Return every line of the data exactly as it stands.

* _Exercise input_:
____________
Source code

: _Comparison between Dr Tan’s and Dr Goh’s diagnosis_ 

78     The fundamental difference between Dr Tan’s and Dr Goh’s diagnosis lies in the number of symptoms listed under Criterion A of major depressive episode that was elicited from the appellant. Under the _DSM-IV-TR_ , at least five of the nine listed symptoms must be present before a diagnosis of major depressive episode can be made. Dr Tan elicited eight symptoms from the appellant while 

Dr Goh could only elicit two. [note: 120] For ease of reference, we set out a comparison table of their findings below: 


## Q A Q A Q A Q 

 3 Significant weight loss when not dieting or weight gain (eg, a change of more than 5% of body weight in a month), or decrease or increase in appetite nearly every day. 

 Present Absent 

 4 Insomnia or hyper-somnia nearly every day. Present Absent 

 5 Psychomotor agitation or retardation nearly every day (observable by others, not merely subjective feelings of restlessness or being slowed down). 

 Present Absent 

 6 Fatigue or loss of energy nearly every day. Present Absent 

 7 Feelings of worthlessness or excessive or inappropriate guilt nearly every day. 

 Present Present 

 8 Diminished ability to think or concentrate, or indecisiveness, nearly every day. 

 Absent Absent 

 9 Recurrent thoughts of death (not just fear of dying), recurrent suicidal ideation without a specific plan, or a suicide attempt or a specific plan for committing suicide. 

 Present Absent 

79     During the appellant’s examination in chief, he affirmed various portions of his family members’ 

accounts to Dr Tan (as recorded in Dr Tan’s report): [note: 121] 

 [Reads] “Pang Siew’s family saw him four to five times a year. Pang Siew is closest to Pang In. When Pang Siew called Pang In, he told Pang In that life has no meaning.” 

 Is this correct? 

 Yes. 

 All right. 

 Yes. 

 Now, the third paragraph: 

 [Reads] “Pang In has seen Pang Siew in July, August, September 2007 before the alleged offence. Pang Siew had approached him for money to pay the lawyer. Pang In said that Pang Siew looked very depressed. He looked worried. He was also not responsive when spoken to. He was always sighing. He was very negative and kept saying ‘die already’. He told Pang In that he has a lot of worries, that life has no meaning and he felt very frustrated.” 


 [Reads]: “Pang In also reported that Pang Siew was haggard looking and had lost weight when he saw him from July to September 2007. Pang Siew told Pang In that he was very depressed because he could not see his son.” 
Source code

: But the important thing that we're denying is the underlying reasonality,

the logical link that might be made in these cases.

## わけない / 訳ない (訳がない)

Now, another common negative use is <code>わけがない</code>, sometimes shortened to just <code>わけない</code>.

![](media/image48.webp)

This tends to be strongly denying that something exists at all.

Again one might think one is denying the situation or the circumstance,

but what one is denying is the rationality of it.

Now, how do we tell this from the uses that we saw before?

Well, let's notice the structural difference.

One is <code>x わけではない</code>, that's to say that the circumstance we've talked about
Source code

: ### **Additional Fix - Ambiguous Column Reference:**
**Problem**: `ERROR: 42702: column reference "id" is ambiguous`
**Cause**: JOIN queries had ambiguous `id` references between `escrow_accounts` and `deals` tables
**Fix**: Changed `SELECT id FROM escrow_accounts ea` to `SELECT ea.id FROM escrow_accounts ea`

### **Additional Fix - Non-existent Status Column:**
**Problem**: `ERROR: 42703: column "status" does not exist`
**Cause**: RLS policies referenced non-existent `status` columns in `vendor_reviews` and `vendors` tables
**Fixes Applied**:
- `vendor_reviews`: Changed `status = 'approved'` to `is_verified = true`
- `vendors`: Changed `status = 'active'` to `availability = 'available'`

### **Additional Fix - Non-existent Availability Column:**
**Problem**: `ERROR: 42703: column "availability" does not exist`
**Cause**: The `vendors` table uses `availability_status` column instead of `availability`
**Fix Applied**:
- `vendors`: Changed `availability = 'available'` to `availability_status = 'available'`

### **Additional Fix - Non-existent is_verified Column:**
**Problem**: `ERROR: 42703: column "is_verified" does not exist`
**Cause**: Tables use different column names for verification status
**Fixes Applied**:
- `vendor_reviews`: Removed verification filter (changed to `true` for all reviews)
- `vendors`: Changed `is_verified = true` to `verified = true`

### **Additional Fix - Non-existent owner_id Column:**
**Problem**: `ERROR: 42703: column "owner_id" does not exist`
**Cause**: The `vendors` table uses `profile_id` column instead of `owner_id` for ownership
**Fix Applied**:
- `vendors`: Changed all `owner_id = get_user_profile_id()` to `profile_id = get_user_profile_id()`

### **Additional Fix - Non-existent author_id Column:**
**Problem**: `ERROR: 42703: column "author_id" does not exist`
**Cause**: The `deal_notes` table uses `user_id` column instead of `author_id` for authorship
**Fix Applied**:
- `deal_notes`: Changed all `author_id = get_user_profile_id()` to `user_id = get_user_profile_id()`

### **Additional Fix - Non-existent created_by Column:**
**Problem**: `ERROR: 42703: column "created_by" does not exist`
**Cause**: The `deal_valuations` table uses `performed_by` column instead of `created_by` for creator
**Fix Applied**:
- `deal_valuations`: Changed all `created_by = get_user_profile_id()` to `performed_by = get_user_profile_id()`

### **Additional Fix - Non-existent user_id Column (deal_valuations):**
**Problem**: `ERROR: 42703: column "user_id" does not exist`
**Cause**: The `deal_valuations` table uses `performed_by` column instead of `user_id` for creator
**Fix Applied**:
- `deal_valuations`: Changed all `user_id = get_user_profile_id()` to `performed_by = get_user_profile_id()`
____________
* _Result for this exercise_:
Source code

: _Comparison between Dr Tan’s and Dr Goh’s diagnosis_ 

78     The fundamental difference between Dr Tan’s and Dr Goh’s diagnosis lies in the number of symptoms listed under Criterion A of major depressive episode that was elicited from the appellant. Under the _DSM-IV-TR_ , at least five of the nine listed symptoms must be present before a diagnosis of major depressive episode can be made. Dr Tan elicited eight symptoms from the appellant while 

Dr Goh could only elicit two. [note: 120] For ease of reference, we set out a comparison table of their findings below: 


## Q A Q A Q A Q 

 3 Significant weight loss when not dieting or weight gain (eg, a change of more than 5% of body weight in a month), or decrease or increase in appetite nearly every day. 

 Present Absent 

 4 Insomnia or hyper-somnia nearly every day. Present Absent 

 5 Psychomotor agitation or retardation nearly every day (observable by others, not merely subjective feelings of restlessness or being slowed down). 

 Present Absent 

 6 Fatigue or loss of energy nearly every day. Present Absent 

 7 Feelings of worthlessness or excessive or inappropriate guilt nearly every day. 

 Present Present 

 8 Diminished ability to think or concentrate, or indecisiveness, nearly every day. 

 Absent Absent 

 9 Recurrent thoughts of death (not just fear of dying), recurrent suicidal ideation without a specific plan, or a suicide attempt or a specific plan for committing suicide. 

 Present Absent 

79     During the appellant’s examination in chief, he affirmed various portions of his family members’ 

accounts to Dr Tan (as recorded in Dr Tan’s report): [note: 121] 

 [Reads] “Pang Siew’s family saw him four to five times a year. Pang Siew is closest to Pang In. When Pang Siew called Pang In, he told Pang In that life has no meaning.” 

 Is this correct? 

 Yes. 

 All right. 

 Yes. 

 Now, the third paragraph: 

 [Reads] “Pang In has seen Pang Siew in July, August, September 2007 before the alleged offence. Pang Siew had approached him for money to pay the lawyer. Pang In said that Pang Siew looked very depressed. He looked worried. He was also not responsive when spoken to. He was always sighing. He was very negative and kept saying ‘die already’. He told Pang In that he has a lot of worries, that life has no meaning and he felt very frustrated.” 


 [Reads]: “Pang In also reported that Pang Siew was haggard looking and had lost weight when he saw him from July to September 2007. Pang Siew told Pang In that he was very depressed because he could not see his son.” 
Source code

: But the important thing that we're denying is the underlying reasonality,

the logical link that might be made in these cases.

## わけない / 訳ない (訳がない)

Now, another common negative use is <code>わけがない</code>, sometimes shortened to just <code>わけない</code>.

![](media/image48.webp)

This tends to be strongly denying that something exists at all.

Again one might think one is denying the situation or the circumstance,

but what one is denying is the rationality of it.

Now, how do we tell this from the uses that we saw before?

Well, let's notice the structural difference.

One is <code>x わけではない</code>, that's to say that the circumstance we've talked about
Source code

: ### **Additional Fix - Ambiguous Column Reference:**
**Problem**: `ERROR: 42702: column reference "id" is ambiguous`
**Cause**: JOIN queries had ambiguous `id` references between `escrow_accounts` and `deals` tables
**Fix**: Changed `SELECT id FROM escrow_accounts ea` to `SELECT ea.id FROM escrow_accounts ea`

### **Additional Fix - Non-existent Status Column:**
**Problem**: `ERROR: 42703: column "status" does not exist`
**Cause**: RLS policies referenced non-existent `status` columns in `vendor_reviews` and `vendors` tables
**Fixes Applied**:
- `vendor_reviews`: Changed `status = 'approved'` to `is_verified = true`
- `vendors`: Changed `status = 'active'` to `availability = 'available'`

### **Additional Fix - Non-existent Availability Column:**
**Problem**: `ERROR: 42703: column "availability" does not exist`
**Cause**: The `vendors` table uses `availability_status` column instead of `availability`
**Fix Applied**:
- `vendors`: Changed `availability = 'available'` to `availability_status = 'available'`

### **Additional Fix - Non-existent is_verified Column:**
**Problem**: `ERROR: 42703: column "is_verified" does not exist`
**Cause**: Tables use different column names for verification status
**Fixes Applied**:
- `vendor_reviews`: Removed verification filter (changed to `true` for all reviews)
- `vendors`: Changed `is_verified = true` to `verified = true`

### **Additional Fix - Non-existent owner_id Column:**
**Problem**: `ERROR: 42703: column "owner_id" does not exist`
**Cause**: The `vendors` table uses `profile_id` column instead of `owner_id` for ownership
**Fix Applied**:
- `vendors`: Changed all `owner_id = get_user_profile_id()` to `profile_id = get_user_profile_id()`

### **Additional Fix - Non-existent author_id Column:**
**Problem**: `ERROR: 42703: column "author_id" does not exist`
**Cause**: The `deal_notes` table uses `user_id` column instead of `author_id` for authorship
**Fix Applied**:
- `deal_notes`: Changed all `author_id = get_user_profile_id()` to `user_id = get_user_profile_id()`

### **Additional Fix - Non-existent created_by Column:**
**Problem**: `ERROR: 42703: column "created_by" does not exist`
**Cause**: The `deal_valuations` table uses `performed_by` column instead of `created_by` for creator
**Fix Applied**:
- `deal_valuations`: Changed all `created_by = get_user_profile_id()` to `performed_by = get_user_profile_id()`

### **Additional Fix - Non-existent user_id Column (deal_valuations):**
**Problem**: `ERROR: 42703: column "user_id" does not exist`
**Cause**: The `deal_valuations` table uses `performed_by` column instead of `user_id` for creator
**Fix Applied**:
- `deal_valuations`: Changed all `user_id = get_user_profile_id()` to `performed_by = get_user_profile_id()`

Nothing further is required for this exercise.